Of all the lines in the records below, copy only those that contain the string "elbow".
Data below:
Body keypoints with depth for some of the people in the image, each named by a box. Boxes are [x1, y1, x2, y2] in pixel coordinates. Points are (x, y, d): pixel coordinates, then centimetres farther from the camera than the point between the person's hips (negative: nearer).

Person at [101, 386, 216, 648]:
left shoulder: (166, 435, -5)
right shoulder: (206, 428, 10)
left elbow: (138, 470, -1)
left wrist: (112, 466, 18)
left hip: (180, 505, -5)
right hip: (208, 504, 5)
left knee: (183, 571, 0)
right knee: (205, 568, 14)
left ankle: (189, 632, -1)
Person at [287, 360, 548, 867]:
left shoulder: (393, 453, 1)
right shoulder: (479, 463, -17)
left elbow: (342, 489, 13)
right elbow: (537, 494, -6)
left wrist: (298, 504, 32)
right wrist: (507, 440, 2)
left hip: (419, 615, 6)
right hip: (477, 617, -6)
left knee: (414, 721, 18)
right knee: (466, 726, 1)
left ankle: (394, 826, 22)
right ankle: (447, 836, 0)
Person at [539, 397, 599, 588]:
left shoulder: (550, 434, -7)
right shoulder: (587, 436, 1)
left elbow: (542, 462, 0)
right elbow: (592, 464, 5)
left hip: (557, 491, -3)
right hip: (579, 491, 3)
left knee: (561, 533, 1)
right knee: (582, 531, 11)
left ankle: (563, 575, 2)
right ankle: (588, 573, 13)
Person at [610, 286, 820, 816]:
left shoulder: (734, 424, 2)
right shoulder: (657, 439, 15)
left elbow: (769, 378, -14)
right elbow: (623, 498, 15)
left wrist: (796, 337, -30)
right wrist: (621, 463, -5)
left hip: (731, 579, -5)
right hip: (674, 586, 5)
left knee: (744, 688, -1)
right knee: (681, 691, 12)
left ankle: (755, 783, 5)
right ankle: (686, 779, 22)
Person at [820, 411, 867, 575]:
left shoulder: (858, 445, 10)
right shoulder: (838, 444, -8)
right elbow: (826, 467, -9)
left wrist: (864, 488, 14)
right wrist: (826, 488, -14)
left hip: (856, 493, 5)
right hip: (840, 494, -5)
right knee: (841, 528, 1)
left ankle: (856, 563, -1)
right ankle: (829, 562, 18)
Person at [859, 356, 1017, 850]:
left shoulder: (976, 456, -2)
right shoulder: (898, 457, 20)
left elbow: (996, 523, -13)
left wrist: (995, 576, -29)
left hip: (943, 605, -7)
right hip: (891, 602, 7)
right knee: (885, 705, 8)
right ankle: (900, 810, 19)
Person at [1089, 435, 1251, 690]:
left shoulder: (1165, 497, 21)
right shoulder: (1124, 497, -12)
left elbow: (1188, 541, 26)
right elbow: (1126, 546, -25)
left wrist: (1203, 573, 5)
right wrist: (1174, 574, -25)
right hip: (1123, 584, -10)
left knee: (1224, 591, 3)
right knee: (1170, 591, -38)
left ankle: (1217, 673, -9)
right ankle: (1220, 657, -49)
End of Data.
Answer for the task:
left elbow: (138, 470, -1)
left elbow: (342, 489, 13)
right elbow: (537, 494, -6)
left elbow: (542, 462, 0)
right elbow: (592, 464, 5)
left elbow: (769, 378, -14)
right elbow: (623, 498, 15)
right elbow: (826, 467, -9)
left elbow: (996, 523, -13)
left elbow: (1188, 541, 26)
right elbow: (1126, 546, -25)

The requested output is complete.